Diabetes-free survival among living kidney donors and non-donors with obesity: A longitudinal cohort study.

Pubmed ID: 36399462

Pubmed Central ID: PMC9674148

Journal: PloS one

Publication Date: Nov. 18, 2022

Affiliation: Comprehensive Transplant Institute, University of Alabama at Birmingham, Birmingham, AL, United States of America.
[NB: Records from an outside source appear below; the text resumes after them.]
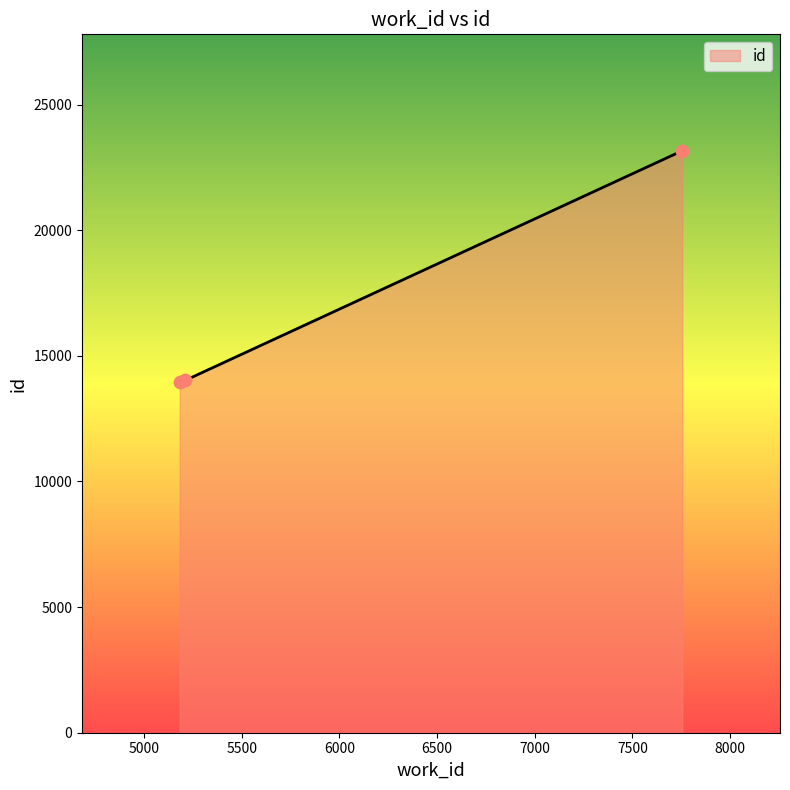

What is the greatest value displayed?

23165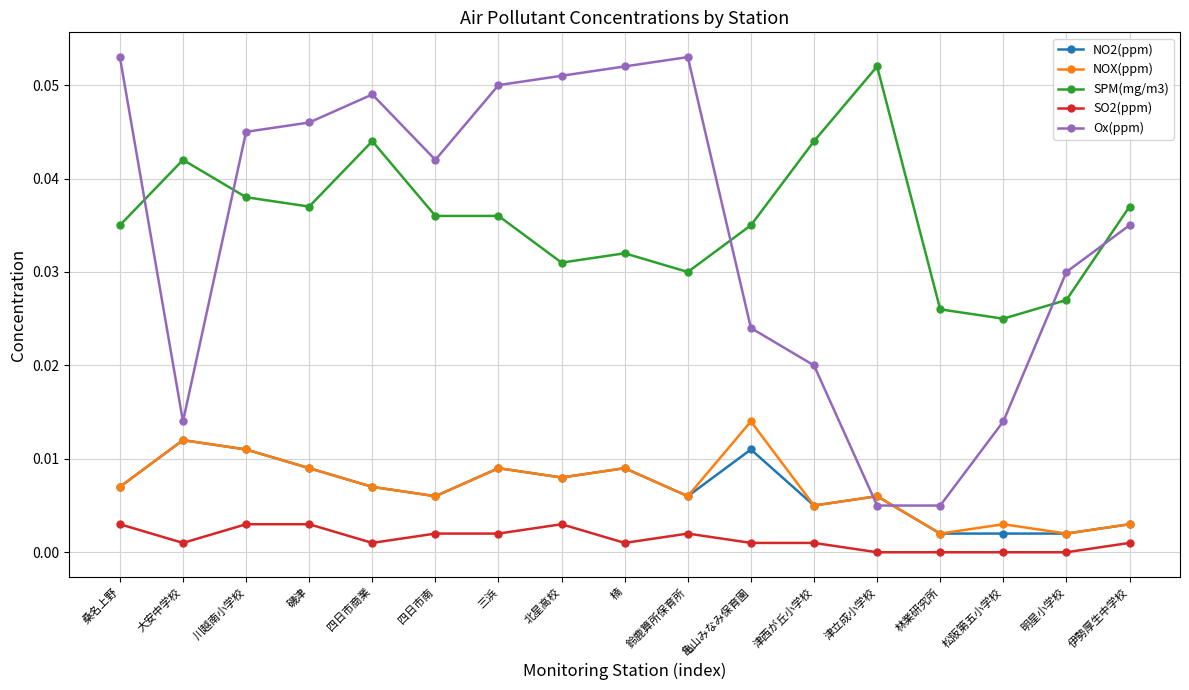

True or false: Ox(ppm) has a value of 0.0 at 四日市南.

True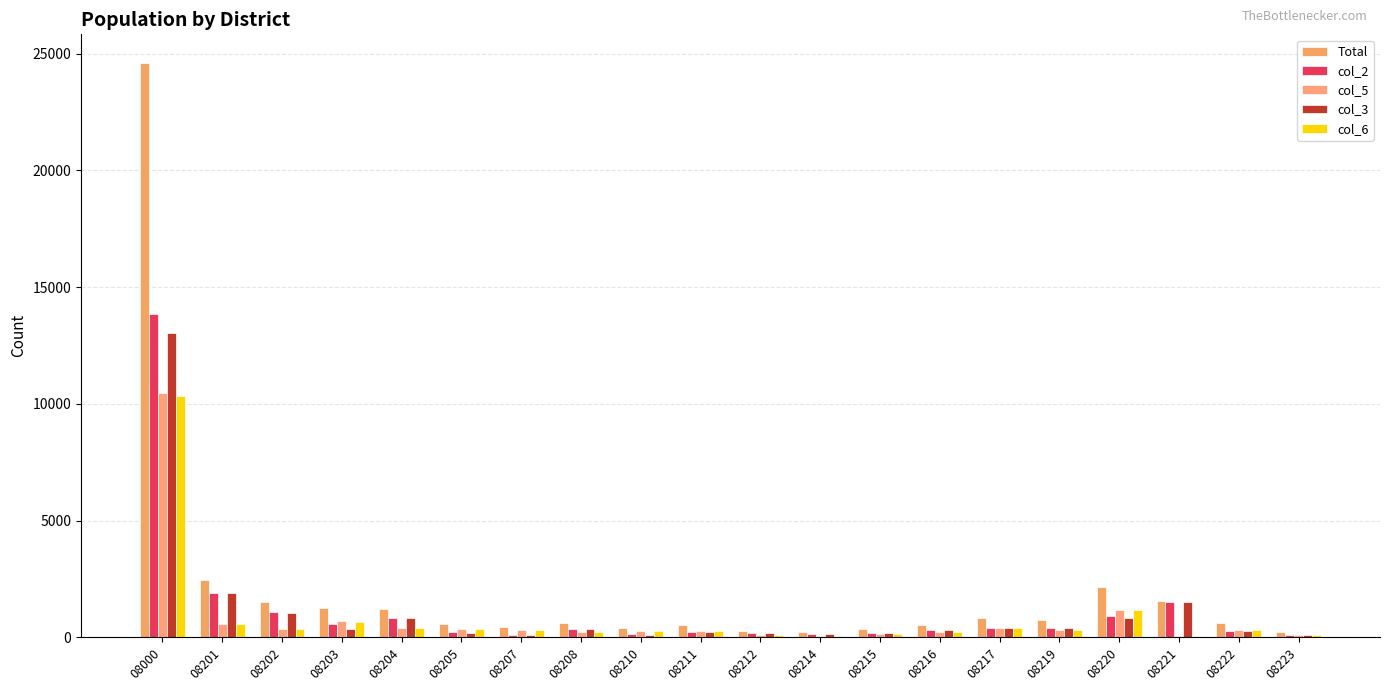

Are the bars grouped side by side (vs. stacked)?

Yes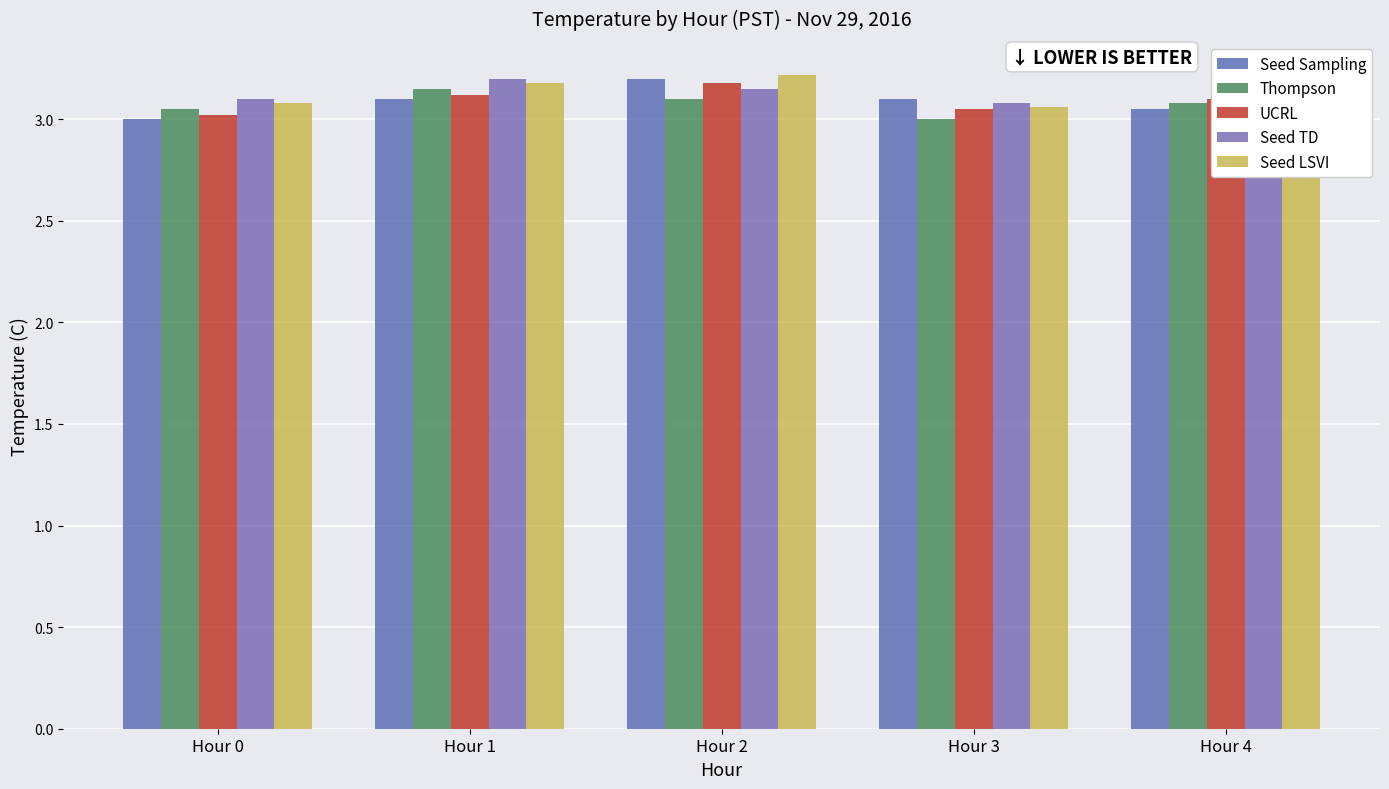

True or false: Seed LSVI has a value of 3.1 at Hour 3.

True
MeSH Terms: Humans, Cohort Studies, Longitudinal Studies, Young Adult, Kidney Failure, Chronic, Obesity, Diabetes Mellitus, Kidney Transplantation, Living Donors

Grants: HHSN268201100005C, HHSN268201100006C, HHSN268201100007C, HHSN268201100008C, HHSN268201100009C, HHSN268201100010C, HHSN268201100011C, HHSN268201100012C, HHSN268201800003I, HHSN268201800004I, HHSN268201800005I, HHSN268201800006I, HHSN268201800007I

Authors: Lewis CE, Locke JE, Reed RD, MacLennan PA, Kumar V, Segev DL, McLeod MC, Pittman SE, Maynor AG, Stanford LA, Baker GA, Schinstock CA, Silkensen JR, Roll GR, Orandi BJ, Killian AC

Cite As: Killian AC, Reed RD, McLeod MC, MacLennan PA, Kumar V, Pittman SE, Maynor AG, Stanford LA, Baker GA, Schinstock CA, Silkensen JR, Roll GR, Segev DL, Orandi BJ, Lewis CE, Locke JE. Diabetes-free survival among living kidney donors and non-donors with obesity: A longitudinal cohort study. PLoS One 2022 Nov 18;17(11):e0276882. doi: 10.1371/journal.pone.0276882. eCollection 2022.

Studies:

Abstract

BACKGROUND: Approval of living kidney donors (LKD) with end-stage kidney disease (ESKD) risk factors, such as obesity, has increased. While lifetime ESKD development data are lacking, the study of intermediate outcomes such as diabetes is critical for LKD safety. Donation-attributable diabetes risk among persons with obesity remains unknown. The purpose of this study was to evaluate 10-year diabetes-free survival among LKDs and non-donors with obesity. METHODS: This longitudinal cohort study identified adult, LKDs (1976-2020) from 42 US transplant centers and non-donors from the Coronary Artery Risk Development in Young Adults (1985-1986) and the Atherosclerosis Risk in Communities (1987-1989) studies with body mass index ≥30 kg/m2. LKDs were matched to non-donors on baseline characteristics (age, sex, race, body mass index, systolic and diastolic blood pressure) plus diabetes-specific risk factors (family history of diabetes, impaired fasting glucose, smoking history). Accelerated failure time models were utilized to evaluate 10-year diabetes-free survival. FINDINGS: Among 3464 participants, 1119 (32%) were LKDs and 2345 (68%) were non-donors. After matching on baseline characteristics plus diabetes-specific risk factors, 4% (7/165) LKDs and 9% (15/165) non-donors developed diabetes (median follow-up time 8.5 (IQR: 5.6-10.0) and 9.1 (IQR: 5.9-10.0) years, respectively). While not significant, LKDs were estimated to live diabetes-free 2 times longer than non-donors (estimate 1.91; 95% CI: 0.79-4.64, p = 0.15). CONCLUSIONS: LKDs with obesity trended toward living longer diabetes-free than non-donors with obesity, suggesting within the decade following donation there was no increased diabetes risk among LKDs. Further work is needed to evaluate donation-attributable diabetes risk long-term.